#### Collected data
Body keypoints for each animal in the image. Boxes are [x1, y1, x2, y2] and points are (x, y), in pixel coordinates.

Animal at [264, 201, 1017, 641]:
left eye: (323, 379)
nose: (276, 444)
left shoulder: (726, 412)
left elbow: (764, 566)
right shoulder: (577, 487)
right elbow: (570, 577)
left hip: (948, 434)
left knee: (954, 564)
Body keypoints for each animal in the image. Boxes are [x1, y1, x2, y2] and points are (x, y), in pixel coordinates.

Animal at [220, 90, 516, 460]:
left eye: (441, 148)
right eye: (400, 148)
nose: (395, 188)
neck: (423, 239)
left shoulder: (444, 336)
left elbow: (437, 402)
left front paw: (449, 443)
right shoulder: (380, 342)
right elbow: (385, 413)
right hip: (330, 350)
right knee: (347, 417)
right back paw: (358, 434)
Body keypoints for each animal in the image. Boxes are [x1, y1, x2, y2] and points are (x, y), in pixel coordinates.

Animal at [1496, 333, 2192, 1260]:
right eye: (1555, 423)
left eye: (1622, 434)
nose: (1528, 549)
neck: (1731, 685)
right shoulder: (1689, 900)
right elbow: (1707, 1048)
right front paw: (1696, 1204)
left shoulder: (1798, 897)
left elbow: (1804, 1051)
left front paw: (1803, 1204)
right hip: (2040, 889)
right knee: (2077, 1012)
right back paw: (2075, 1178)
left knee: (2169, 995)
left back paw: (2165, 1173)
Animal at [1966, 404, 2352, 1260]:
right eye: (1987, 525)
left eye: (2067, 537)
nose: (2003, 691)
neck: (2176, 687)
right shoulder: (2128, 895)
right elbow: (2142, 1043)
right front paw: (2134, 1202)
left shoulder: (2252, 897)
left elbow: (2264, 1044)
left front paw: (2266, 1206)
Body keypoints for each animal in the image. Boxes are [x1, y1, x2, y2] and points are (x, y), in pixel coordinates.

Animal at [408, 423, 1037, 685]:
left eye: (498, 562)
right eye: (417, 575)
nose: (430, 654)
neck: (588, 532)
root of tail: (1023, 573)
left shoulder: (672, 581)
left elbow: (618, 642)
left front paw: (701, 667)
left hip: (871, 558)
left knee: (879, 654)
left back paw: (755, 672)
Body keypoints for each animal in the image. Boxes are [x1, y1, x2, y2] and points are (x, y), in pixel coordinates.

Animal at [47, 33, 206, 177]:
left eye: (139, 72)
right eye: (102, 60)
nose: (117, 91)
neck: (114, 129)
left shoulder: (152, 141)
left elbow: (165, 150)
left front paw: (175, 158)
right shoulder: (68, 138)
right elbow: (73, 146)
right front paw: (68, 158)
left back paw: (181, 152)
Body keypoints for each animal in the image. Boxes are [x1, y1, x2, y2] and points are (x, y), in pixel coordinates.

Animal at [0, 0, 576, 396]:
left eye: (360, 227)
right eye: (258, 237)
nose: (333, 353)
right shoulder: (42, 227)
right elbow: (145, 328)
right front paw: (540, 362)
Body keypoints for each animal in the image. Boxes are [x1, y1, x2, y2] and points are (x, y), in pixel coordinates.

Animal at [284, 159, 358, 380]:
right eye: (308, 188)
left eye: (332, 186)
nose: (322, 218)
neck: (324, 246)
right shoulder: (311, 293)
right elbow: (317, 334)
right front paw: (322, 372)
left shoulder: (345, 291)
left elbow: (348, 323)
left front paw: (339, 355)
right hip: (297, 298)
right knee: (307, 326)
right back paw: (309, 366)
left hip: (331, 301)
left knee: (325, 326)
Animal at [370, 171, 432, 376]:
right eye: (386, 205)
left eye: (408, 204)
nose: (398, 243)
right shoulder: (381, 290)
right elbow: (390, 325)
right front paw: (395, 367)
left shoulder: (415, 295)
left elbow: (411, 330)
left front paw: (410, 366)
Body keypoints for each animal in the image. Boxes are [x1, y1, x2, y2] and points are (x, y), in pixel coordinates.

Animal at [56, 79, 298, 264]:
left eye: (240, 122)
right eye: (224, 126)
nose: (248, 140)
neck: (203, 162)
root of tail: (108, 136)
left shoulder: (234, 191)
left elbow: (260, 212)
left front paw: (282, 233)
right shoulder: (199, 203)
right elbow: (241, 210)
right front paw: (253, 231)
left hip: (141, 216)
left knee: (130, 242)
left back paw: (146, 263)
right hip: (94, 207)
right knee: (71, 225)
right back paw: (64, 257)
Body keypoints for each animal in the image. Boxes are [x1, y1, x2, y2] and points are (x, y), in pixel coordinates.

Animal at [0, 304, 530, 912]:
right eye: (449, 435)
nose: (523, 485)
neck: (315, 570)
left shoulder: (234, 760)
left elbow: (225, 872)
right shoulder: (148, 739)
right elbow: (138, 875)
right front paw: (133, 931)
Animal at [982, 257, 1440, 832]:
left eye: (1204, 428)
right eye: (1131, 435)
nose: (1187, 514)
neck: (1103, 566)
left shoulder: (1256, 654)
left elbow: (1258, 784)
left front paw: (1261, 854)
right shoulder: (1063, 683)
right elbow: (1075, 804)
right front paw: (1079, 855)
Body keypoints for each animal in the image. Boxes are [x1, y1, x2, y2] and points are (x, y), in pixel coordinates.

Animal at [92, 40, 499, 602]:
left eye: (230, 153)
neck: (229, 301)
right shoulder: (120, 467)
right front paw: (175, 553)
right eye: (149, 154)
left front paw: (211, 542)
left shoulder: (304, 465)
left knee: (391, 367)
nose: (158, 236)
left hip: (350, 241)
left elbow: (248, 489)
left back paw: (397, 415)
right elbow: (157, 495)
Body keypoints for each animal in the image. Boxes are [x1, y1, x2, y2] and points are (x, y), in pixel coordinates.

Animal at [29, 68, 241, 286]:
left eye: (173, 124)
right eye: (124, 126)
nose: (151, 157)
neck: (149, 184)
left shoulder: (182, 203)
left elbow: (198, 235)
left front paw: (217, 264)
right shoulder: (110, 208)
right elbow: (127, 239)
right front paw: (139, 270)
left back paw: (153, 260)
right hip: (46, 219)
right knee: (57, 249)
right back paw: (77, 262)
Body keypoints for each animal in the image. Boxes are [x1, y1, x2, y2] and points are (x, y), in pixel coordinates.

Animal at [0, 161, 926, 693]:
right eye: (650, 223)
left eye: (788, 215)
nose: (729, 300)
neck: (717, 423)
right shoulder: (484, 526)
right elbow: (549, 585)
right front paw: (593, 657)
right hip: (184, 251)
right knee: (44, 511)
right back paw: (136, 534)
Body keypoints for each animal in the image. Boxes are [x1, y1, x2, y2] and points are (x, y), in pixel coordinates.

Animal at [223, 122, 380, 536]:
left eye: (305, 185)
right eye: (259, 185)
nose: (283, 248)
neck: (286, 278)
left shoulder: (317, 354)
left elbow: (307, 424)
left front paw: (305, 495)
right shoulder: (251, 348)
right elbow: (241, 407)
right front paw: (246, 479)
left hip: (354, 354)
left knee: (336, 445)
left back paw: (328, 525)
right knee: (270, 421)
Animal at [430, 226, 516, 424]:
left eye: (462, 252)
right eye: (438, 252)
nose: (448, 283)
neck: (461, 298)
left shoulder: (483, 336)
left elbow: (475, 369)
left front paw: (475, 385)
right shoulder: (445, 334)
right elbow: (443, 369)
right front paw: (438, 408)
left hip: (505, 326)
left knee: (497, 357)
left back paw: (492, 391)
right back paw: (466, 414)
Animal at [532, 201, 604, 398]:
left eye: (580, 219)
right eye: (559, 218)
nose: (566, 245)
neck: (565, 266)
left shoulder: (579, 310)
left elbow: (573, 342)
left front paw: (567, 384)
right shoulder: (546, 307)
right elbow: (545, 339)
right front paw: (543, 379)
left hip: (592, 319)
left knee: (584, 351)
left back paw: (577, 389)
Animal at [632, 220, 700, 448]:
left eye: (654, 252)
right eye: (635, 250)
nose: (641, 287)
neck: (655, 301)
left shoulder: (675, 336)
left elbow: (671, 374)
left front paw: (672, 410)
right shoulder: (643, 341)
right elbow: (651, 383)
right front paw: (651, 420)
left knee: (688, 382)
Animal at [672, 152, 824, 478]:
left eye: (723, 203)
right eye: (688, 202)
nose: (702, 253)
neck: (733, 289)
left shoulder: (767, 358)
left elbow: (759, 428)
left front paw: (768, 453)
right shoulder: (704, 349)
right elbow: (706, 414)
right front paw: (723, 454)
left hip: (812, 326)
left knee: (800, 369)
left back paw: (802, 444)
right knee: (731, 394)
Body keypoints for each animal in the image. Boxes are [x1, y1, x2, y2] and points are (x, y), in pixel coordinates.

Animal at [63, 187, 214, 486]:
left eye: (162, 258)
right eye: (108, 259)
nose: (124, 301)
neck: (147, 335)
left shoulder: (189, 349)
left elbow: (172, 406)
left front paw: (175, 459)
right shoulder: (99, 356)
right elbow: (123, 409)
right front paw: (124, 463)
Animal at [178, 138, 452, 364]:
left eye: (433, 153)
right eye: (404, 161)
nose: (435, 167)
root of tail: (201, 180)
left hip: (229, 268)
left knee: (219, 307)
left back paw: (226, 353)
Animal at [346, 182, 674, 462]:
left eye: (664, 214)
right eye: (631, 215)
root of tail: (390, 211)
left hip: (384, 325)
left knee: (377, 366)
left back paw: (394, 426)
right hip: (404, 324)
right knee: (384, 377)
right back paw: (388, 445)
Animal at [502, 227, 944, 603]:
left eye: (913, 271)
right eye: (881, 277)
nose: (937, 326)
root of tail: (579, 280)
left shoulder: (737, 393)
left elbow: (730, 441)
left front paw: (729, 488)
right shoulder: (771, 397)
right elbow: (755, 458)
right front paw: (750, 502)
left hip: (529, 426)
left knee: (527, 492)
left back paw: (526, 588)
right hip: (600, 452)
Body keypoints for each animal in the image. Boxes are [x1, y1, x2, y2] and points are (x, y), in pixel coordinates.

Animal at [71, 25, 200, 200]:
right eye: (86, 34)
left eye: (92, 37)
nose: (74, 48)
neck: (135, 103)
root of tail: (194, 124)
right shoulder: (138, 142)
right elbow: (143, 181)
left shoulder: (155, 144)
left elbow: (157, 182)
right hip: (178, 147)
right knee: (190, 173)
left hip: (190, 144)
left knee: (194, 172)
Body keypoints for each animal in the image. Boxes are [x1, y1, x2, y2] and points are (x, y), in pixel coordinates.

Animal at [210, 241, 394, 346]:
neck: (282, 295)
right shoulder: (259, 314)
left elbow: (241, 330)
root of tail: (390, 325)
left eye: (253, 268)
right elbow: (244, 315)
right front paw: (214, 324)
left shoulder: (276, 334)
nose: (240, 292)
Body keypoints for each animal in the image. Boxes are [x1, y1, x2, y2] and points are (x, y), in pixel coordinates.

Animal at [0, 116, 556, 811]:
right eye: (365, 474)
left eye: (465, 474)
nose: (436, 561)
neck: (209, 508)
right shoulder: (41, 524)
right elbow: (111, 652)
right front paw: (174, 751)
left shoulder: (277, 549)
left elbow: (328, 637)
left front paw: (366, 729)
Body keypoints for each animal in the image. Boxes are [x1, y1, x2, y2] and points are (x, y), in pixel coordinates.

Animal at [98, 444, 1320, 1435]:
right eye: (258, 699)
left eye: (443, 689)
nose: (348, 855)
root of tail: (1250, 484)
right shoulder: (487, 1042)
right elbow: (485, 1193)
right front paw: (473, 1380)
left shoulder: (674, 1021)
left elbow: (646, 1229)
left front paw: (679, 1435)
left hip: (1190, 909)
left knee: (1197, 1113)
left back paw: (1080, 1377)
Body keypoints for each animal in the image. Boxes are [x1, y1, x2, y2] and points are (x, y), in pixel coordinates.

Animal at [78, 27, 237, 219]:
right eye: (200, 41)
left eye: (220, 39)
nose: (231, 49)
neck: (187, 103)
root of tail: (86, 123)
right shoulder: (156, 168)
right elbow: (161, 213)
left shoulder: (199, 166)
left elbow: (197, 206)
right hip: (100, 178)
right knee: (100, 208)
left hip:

#### Aim of the task
A verbatim transcription is needed of the lines above, starting at the line with "left front paw: (366, 729)" and ending at the line with "left shoulder: (674, 1021)", both included, and of nothing else.

#### Output
left front paw: (366, 729)
Body keypoints for each animal in the image. Boxes are [x1, y1, x2, y2] and points are (x, y), in pixel coordinates.

Animal at [98, 444, 1320, 1435]:
right eye: (258, 699)
left eye: (443, 689)
nose: (348, 855)
root of tail: (1250, 484)
right shoulder: (487, 1042)
right elbow: (485, 1193)
right front paw: (473, 1380)
left shoulder: (674, 1021)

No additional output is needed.